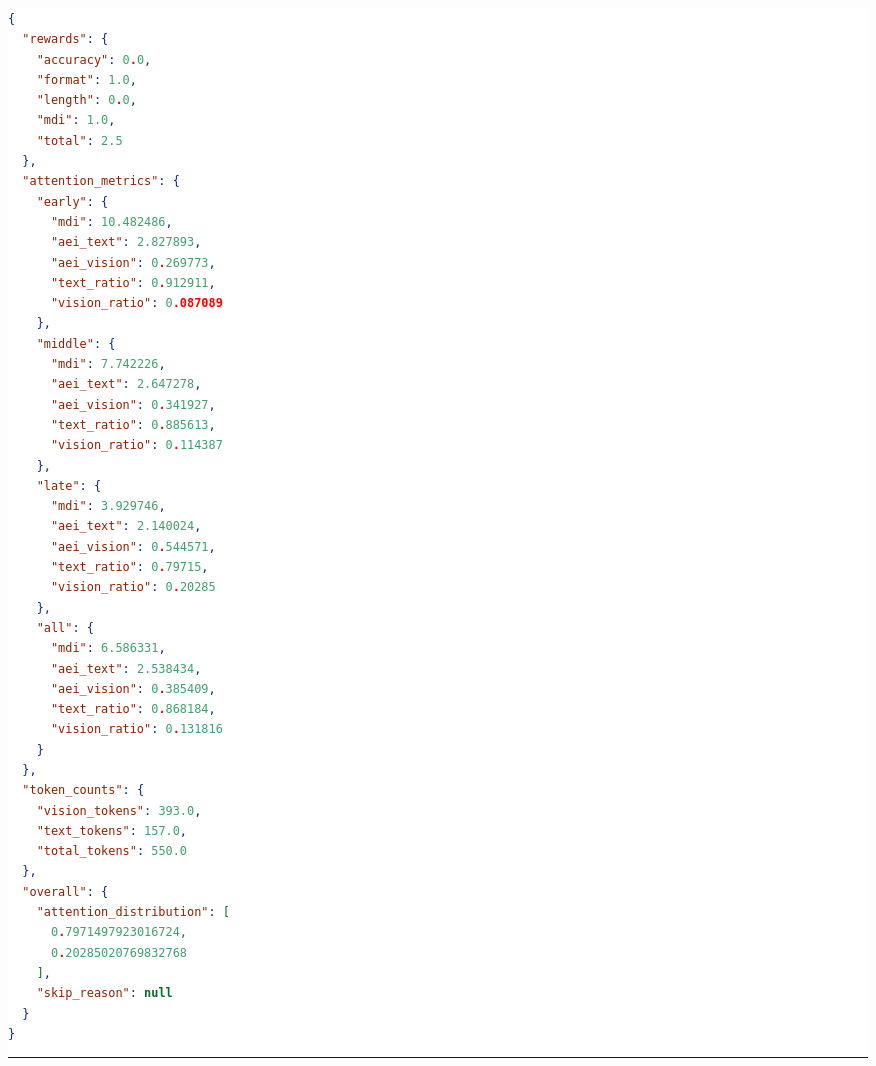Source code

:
 ```json
{
  "rewards": {
    "accuracy": 0.0,
    "format": 1.0,
    "length": 0.0,
    "mdi": 1.0,
    "total": 2.5
  },
  "attention_metrics": {
    "early": {
      "mdi": 10.482486,
      "aei_text": 2.827893,
      "aei_vision": 0.269773,
      "text_ratio": 0.912911,
      "vision_ratio": 0.087089
    },
    "middle": {
      "mdi": 7.742226,
      "aei_text": 2.647278,
      "aei_vision": 0.341927,
      "text_ratio": 0.885613,
      "vision_ratio": 0.114387
    },
    "late": {
      "mdi": 3.929746,
      "aei_text": 2.140024,
      "aei_vision": 0.544571,
      "text_ratio": 0.79715,
      "vision_ratio": 0.20285
    },
    "all": {
      "mdi": 6.586331,
      "aei_text": 2.538434,
      "aei_vision": 0.385409,
      "text_ratio": 0.868184,
      "vision_ratio": 0.131816
    }
  },
  "token_counts": {
    "vision_tokens": 393.0,
    "text_tokens": 157.0,
    "total_tokens": 550.0
  },
  "overall": {
    "attention_distribution": [
      0.7971497923016724,
      0.20285020769832768
    ],
    "skip_reason": null
  }
}
```

---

— Problem statement —
Please output all of the entries exactly as they appear, with no pictures.

— Task result —
Source code

:
 ```json
{
  "rewards": {
    "accuracy": 0.0,
    "format": 1.0,
    "length": 0.0,
    "mdi": 1.0,
    "total": 2.5
  },
  "attention_metrics": {
    "early": {
      "mdi": 10.482486,
      "aei_text": 2.827893,
      "aei_vision": 0.269773,
      "text_ratio": 0.912911,
      "vision_ratio": 0.087089
    },
    "middle": {
      "mdi": 7.742226,
      "aei_text": 2.647278,
      "aei_vision": 0.341927,
      "text_ratio": 0.885613,
      "vision_ratio": 0.114387
    },
    "late": {
      "mdi": 3.929746,
      "aei_text": 2.140024,
      "aei_vision": 0.544571,
      "text_ratio": 0.79715,
      "vision_ratio": 0.20285
    },
    "all": {
      "mdi": 6.586331,
      "aei_text": 2.538434,
      "aei_vision": 0.385409,
      "text_ratio": 0.868184,
      "vision_ratio": 0.131816
    }
  },
  "token_counts": {
    "vision_tokens": 393.0,
    "text_tokens": 157.0,
    "total_tokens": 550.0
  },
  "overall": {
    "attention_distribution": [
      0.7971497923016724,
      0.20285020769832768
    ],
    "skip_reason": null
  }
}
```

---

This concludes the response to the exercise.